WHAT YOU SHOULD DO |
Please transcribe, exactly, the line that contains "Consider ρ1 and" and every line after it to the end of the records, and nothing else.

******

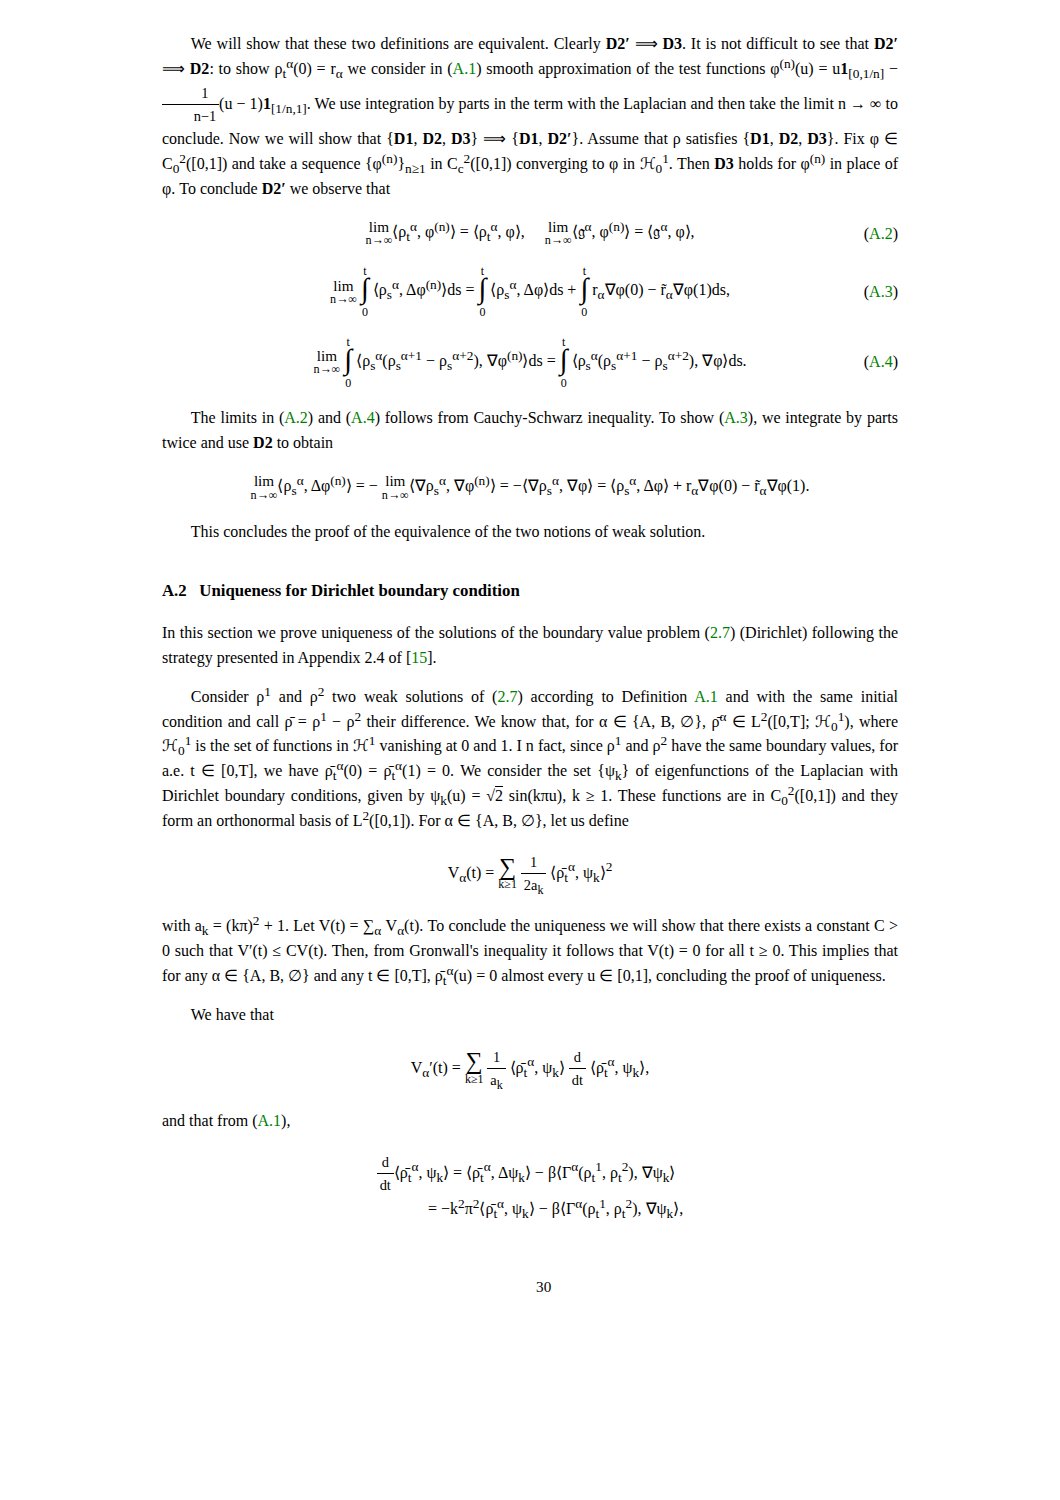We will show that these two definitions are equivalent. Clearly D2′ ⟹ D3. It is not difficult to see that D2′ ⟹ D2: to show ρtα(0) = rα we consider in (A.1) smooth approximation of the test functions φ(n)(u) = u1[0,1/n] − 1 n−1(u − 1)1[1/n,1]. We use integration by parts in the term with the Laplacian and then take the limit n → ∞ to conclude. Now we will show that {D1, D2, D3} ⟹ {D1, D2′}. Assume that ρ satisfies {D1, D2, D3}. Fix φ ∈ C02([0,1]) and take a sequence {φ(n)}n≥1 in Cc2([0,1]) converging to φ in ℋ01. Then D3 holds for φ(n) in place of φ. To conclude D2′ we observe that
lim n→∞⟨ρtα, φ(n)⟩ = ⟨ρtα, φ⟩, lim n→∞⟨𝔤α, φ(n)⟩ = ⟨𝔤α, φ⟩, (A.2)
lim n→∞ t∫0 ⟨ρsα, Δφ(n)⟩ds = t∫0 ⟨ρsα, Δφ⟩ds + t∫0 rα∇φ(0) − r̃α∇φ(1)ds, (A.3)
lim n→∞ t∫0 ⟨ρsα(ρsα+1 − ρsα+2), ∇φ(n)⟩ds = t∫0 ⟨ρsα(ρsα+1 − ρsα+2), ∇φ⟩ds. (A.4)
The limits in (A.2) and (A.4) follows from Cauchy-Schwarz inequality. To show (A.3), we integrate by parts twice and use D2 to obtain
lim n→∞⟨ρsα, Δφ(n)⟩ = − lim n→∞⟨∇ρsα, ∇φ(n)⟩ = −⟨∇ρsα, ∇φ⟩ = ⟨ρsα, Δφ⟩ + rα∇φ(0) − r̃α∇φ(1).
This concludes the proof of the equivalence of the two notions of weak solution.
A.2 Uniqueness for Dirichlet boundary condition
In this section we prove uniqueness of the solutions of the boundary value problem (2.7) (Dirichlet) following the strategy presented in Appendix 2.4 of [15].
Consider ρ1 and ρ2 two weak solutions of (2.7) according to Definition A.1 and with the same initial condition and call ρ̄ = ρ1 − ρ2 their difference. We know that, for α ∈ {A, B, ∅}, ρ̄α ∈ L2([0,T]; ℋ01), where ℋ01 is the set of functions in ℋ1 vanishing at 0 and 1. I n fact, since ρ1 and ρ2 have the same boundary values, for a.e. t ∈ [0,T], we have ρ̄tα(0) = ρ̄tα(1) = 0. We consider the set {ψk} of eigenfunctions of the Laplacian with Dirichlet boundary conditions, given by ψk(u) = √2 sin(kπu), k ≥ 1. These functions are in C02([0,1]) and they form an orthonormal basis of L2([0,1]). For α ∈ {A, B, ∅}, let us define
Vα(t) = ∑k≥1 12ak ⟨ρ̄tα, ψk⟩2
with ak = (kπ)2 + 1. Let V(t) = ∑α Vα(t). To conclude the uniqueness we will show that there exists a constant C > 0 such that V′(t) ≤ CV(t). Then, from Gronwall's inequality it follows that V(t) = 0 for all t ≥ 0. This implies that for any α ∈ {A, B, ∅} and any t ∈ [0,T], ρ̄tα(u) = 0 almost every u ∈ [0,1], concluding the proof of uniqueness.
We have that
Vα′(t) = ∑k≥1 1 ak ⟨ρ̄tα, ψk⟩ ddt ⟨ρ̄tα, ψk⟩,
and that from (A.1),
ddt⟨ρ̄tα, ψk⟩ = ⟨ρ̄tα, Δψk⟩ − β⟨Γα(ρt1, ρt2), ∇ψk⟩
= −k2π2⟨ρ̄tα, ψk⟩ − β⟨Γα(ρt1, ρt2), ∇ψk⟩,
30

******

THE ANSWER |
Consider ρ1 and ρ2 two weak solutions of (2.7) according to Definition A.1 and with the same initial condition and call ρ̄ = ρ1 − ρ2 their difference. We know that, for α ∈ {A, B, ∅}, ρ̄α ∈ L2([0,T]; ℋ01), where ℋ01 is the set of functions in ℋ1 vanishing at 0 and 1. I n fact, since ρ1 and ρ2 have the same boundary values, for a.e. t ∈ [0,T], we have ρ̄tα(0) = ρ̄tα(1) = 0. We consider the set {ψk} of eigenfunctions of the Laplacian with Dirichlet boundary conditions, given by ψk(u) = √2 sin(kπu), k ≥ 1. These functions are in C02([0,1]) and they form an orthonormal basis of L2([0,1]). For α ∈ {A, B, ∅}, let us define
Vα(t) = ∑k≥1 12ak ⟨ρ̄tα, ψk⟩2
with ak = (kπ)2 + 1. Let V(t) = ∑α Vα(t). To conclude the uniqueness we will show that there exists a constant C > 0 such that V′(t) ≤ CV(t). Then, from Gronwall's inequality it follows that V(t) = 0 for all t ≥ 0. This implies that for any α ∈ {A, B, ∅} and any t ∈ [0,T], ρ̄tα(u) = 0 almost every u ∈ [0,1], concluding the proof of uniqueness.
We have that
Vα′(t) = ∑k≥1 1 ak ⟨ρ̄tα, ψk⟩ ddt ⟨ρ̄tα, ψk⟩,
and that from (A.1),
ddt⟨ρ̄tα, ψk⟩ = ⟨ρ̄tα, Δψk⟩ − β⟨Γα(ρt1, ρt2), ∇ψk⟩
= −k2π2⟨ρ̄tα, ψk⟩ − β⟨Γα(ρt1, ρt2), ∇ψk⟩,
30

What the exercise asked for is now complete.